+++ Material provided

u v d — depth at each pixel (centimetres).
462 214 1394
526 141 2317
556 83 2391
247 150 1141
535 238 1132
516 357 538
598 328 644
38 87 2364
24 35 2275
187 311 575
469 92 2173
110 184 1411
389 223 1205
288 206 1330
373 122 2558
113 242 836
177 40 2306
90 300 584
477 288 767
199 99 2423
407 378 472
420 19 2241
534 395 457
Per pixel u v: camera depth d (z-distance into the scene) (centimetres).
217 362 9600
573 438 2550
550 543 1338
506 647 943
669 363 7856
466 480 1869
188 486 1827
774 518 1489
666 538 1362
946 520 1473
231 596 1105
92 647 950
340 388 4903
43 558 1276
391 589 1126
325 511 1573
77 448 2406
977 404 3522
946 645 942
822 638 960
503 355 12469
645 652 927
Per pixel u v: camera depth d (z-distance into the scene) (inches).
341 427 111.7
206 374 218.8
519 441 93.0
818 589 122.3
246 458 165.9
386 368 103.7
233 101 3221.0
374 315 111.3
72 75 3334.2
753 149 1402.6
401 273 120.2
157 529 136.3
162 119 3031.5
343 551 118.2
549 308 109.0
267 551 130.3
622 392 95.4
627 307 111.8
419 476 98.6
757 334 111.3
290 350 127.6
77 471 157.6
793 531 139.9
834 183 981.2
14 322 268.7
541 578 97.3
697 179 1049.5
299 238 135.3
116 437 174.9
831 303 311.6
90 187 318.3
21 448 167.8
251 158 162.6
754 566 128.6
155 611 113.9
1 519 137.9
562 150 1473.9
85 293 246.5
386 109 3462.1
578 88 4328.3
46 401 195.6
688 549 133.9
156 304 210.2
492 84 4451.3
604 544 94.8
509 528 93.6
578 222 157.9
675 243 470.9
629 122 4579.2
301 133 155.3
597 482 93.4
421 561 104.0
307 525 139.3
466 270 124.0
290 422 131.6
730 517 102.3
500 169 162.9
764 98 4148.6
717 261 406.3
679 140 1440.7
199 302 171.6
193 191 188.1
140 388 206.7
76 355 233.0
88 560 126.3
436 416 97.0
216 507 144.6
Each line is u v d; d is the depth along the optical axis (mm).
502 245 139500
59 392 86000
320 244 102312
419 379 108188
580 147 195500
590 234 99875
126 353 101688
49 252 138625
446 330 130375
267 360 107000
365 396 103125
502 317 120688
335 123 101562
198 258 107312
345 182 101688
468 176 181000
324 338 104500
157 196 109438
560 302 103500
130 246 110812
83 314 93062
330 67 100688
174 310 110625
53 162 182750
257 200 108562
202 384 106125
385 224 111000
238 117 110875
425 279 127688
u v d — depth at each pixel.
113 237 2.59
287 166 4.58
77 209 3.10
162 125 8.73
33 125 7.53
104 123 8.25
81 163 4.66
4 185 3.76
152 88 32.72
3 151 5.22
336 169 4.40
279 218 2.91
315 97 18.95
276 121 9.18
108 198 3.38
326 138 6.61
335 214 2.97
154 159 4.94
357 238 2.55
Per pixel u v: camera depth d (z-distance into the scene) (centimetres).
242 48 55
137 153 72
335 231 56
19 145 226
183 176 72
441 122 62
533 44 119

++++++

What you need to do
Reproduce all of the listing, exactly as given.

Answer to this problem
u v d — depth at each pixel (centimetres).
462 214 1394
526 141 2317
556 83 2391
247 150 1141
535 238 1132
516 357 538
598 328 644
38 87 2364
24 35 2275
187 311 575
469 92 2173
110 184 1411
389 223 1205
288 206 1330
373 122 2558
113 242 836
177 40 2306
90 300 584
477 288 767
199 99 2423
407 378 472
420 19 2241
534 395 457
Per pixel u v: camera depth d (z-distance into the scene) (centimetres).
217 362 9600
573 438 2550
550 543 1338
506 647 943
669 363 7856
466 480 1869
188 486 1827
774 518 1489
666 538 1362
946 520 1473
231 596 1105
92 647 950
340 388 4903
43 558 1276
391 589 1126
325 511 1573
77 448 2406
977 404 3522
946 645 942
822 638 960
503 355 12469
645 652 927
Per pixel u v: camera depth d (z-distance into the scene) (inches).
341 427 111.7
206 374 218.8
519 441 93.0
818 589 122.3
246 458 165.9
386 368 103.7
233 101 3221.0
374 315 111.3
72 75 3334.2
753 149 1402.6
401 273 120.2
157 529 136.3
162 119 3031.5
343 551 118.2
549 308 109.0
267 551 130.3
622 392 95.4
627 307 111.8
419 476 98.6
757 334 111.3
290 350 127.6
77 471 157.6
793 531 139.9
834 183 981.2
14 322 268.7
541 578 97.3
697 179 1049.5
299 238 135.3
116 437 174.9
831 303 311.6
90 187 318.3
21 448 167.8
251 158 162.6
754 566 128.6
155 611 113.9
1 519 137.9
562 150 1473.9
85 293 246.5
386 109 3462.1
578 88 4328.3
46 401 195.6
688 549 133.9
156 304 210.2
492 84 4451.3
604 544 94.8
509 528 93.6
578 222 157.9
675 243 470.9
629 122 4579.2
301 133 155.3
597 482 93.4
421 561 104.0
307 525 139.3
466 270 124.0
290 422 131.6
730 517 102.3
500 169 162.9
764 98 4148.6
717 261 406.3
679 140 1440.7
199 302 171.6
193 191 188.1
140 388 206.7
76 355 233.0
88 560 126.3
436 416 97.0
216 507 144.6
Each line is u v d; d is the depth along the optical axis (mm).
502 245 139500
59 392 86000
320 244 102312
419 379 108188
580 147 195500
590 234 99875
126 353 101688
49 252 138625
446 330 130375
267 360 107000
365 396 103125
502 317 120688
335 123 101562
198 258 107312
345 182 101688
468 176 181000
324 338 104500
157 196 109438
560 302 103500
130 246 110812
83 314 93062
330 67 100688
174 310 110625
53 162 182750
257 200 108562
202 384 106125
385 224 111000
238 117 110875
425 279 127688
u v d — depth at each pixel.
113 237 2.59
287 166 4.58
77 209 3.10
162 125 8.73
33 125 7.53
104 123 8.25
81 163 4.66
4 185 3.76
152 88 32.72
3 151 5.22
336 169 4.40
279 218 2.91
315 97 18.95
276 121 9.18
108 198 3.38
326 138 6.61
335 214 2.97
154 159 4.94
357 238 2.55
Per pixel u v: camera depth d (z-distance into the scene) (centimetres).
242 48 55
137 153 72
335 231 56
19 145 226
183 176 72
441 122 62
533 44 119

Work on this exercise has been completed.